* _Text excerpt_:
= = = = =

But older people who engage in advance planning are often already in a state of chronically ill health. What they have to think about is not just what they would want if they suddenly developed a new, overwhelmingly bad disease (say the person with heart failure, diabetes, and chronic pulmonary disease who is found to have lung cancer), but also what the approach to treatment should be if they develop an entirely predictable, common complication of the diseases they already have (say the person with heart failure, diabetes, and chronic pulmonary disease who comes down with the flu or pneumonia).
In recognition of geriatric realities, the Fit for Frailty report has six parts: naming the person responsible for coordinating their care (this is different from designating a health care proxy and refers, rather, to establishing a primary care physician); a health and social care summary (a list of diagnoses, medications, and social situation—recognizing that how best to care for someone depends both on what he’s got wrong with him and the resources available to him as well, I would add, as his goals of care); a wellbeing maintenance plan (including the goals of care, designating who is responsible for doing what on a day to day basis); an escalation plan (describing what a patient and caregiver need to look out for and whom to call or what to do if there is a problem); an urgent care plan (addressing crisis management and specifically dealing with preferences for hospitalization); and an end of life care plan (articulating the preferred place of dying and whether to have an emergency medical kit in place).

= = = = =

* _Raw data_:

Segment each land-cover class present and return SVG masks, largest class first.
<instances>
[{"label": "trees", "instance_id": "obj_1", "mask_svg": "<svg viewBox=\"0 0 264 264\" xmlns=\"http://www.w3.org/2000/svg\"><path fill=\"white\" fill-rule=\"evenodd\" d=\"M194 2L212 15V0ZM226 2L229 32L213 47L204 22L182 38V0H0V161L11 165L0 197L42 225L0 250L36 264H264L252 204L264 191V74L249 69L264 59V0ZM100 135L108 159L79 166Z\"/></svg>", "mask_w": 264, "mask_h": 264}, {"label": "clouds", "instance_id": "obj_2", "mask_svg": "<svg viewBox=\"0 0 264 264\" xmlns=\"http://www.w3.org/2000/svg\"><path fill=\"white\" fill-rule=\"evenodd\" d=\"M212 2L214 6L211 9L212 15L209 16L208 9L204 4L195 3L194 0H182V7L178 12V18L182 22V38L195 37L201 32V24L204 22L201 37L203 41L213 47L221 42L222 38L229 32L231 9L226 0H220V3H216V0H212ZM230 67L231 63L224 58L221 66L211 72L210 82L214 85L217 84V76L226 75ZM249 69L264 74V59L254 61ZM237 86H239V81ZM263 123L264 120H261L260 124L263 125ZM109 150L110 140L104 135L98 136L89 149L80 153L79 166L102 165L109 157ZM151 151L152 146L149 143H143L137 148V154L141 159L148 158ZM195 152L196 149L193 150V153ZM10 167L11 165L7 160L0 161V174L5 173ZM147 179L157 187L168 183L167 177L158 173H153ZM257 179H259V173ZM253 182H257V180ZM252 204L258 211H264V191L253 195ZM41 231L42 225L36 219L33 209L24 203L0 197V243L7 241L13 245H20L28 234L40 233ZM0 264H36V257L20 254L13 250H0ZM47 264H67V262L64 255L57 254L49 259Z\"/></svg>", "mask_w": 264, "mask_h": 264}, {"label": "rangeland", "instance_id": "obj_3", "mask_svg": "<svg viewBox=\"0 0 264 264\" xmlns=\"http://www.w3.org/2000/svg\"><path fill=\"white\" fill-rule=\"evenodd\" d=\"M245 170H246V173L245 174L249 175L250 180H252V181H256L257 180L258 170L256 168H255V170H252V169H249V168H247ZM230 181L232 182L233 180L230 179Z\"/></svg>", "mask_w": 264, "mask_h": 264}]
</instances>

= = = = =

* _Task statement_:
Write out the care planning text word for word, everything from "But older people" down to "flu or pneumonia).". The lines have nothing to do with this.

* _Written answer_:
But older people who engage in advance planning are often already in a state of chronically ill health. What they have to think about is not just what they would want if they suddenly developed a new, overwhelmingly bad disease (say the person with heart failure, diabetes, and chronic pulmonary disease who is found to have lung cancer), but also what the approach to treatment should be if they develop an entirely predictable, common complication of the diseases they already have (say the person with heart failure, diabetes, and chronic pulmonary disease who comes down with the flu or pneumonia).